Of course, all problems were not suddenly solved forever. I still missed just as many first serves, still threw in ugly shank backhands at inopportune moments, and still hit my share of ill-advised crosscourt approaches—there was nothing the Djoker’s racquet could do about that.
It’s been a good abbreviated summer on the courts nonetheless, and the bigger stick has given me some new life, and perhaps new prospects for improvement. I’ve been able to move back farther behind the baseline again, a particular pleasure for anyone who plays in New York. There’s rarely much room behind any court here, but a couple of them at my club do give you some space. It’s fun to roam, take time to set up, launch topspin balls from far away—we always tell Gael Monfils to move up in the court, but I can see the appeal of hanging back, even if it isn't the smartest way to go.
On humid weekday afternoons I’ve gotten to play on an otherwise empty set of courts, with only the rising sound of the cicadas all around us for company. In the evenings, I’ve played until the only thing you can see is the yellow of the tennis ball coming out of the dusk. I’ve been unable to get any number of songs out of my head as I’ve played; today’s was “Marianne,” by Nolan Strong and the Diablos, not a bad tune to have stuck in there. And I’ve given myself the usual wide variety of instructions and reminders in my mind: “Reach up” for my serve; “hit out” on my second delivery; “attack the ball” on returns. I even tried a tribute to my favorite departing TV show this year, Friday Night Lights: “Clear eyes, full hearts, can’t lose," I mumbled to myself as one set began. Just so you know, it’s not true.
I also, for a few games, found the Zone. They say it’s a peaceful, Zen kind of place, where you can’t miss even if you tried, and that is how it felt. I really didn’t think I could miss a forehand from any part of the court, and for the span of maybe 20 minutes I didn’t. And then it was over. There was no explaining it's coming, or it’s going; it wasn’t connected to anything I told myself or what I ate that day or how much sleep I had or even what I was consciously thinking. One minute I felt like if I swung all out at a forehand, whether it was high or low, crosscourt or down the line, it was going to find the corner. But by the start of the next set, I felt different as I swung. It felt like the ball might go out, might sail long if I took a big cut, and that made all the difference. I didn’t start shanking forehands all over the place, but I stopped hitting winners.
Our confidence, or at least my confidence, seems to move like a pendulum. It swings between poles, and every so often it swings into the elusive zone where you can make the ball go exactly where you want it to go. It’s true, as they say, that when you’re there, you’re not really thinking; your arm takes over for your brain. But it’s not as if you can control this, either. You don't play well every time you stop thinking—more often than not, the opposite is the case.

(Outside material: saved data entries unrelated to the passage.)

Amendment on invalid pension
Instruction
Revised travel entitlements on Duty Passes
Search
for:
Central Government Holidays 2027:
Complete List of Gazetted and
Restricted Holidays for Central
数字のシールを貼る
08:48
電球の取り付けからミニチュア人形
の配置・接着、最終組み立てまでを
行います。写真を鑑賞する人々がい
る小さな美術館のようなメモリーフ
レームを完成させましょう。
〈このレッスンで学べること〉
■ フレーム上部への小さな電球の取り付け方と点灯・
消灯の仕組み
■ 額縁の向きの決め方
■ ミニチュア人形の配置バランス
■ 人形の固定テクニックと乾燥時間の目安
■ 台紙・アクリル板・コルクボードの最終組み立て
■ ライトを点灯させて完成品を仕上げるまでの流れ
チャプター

No, you can’t talk or think you’re way into the Zone. It doesn’t last long. And it’s sad to leave it behind when it does go. But where else in life can you feel, for a few minutes at least, that you can do no wrong?
*****
Have a good weekend and enjoy the rest of Cincy. I'll be back mid-week for the Big Show. Until then, I've got Clarissa and Soft Machine and some time at the beach—what else do you need?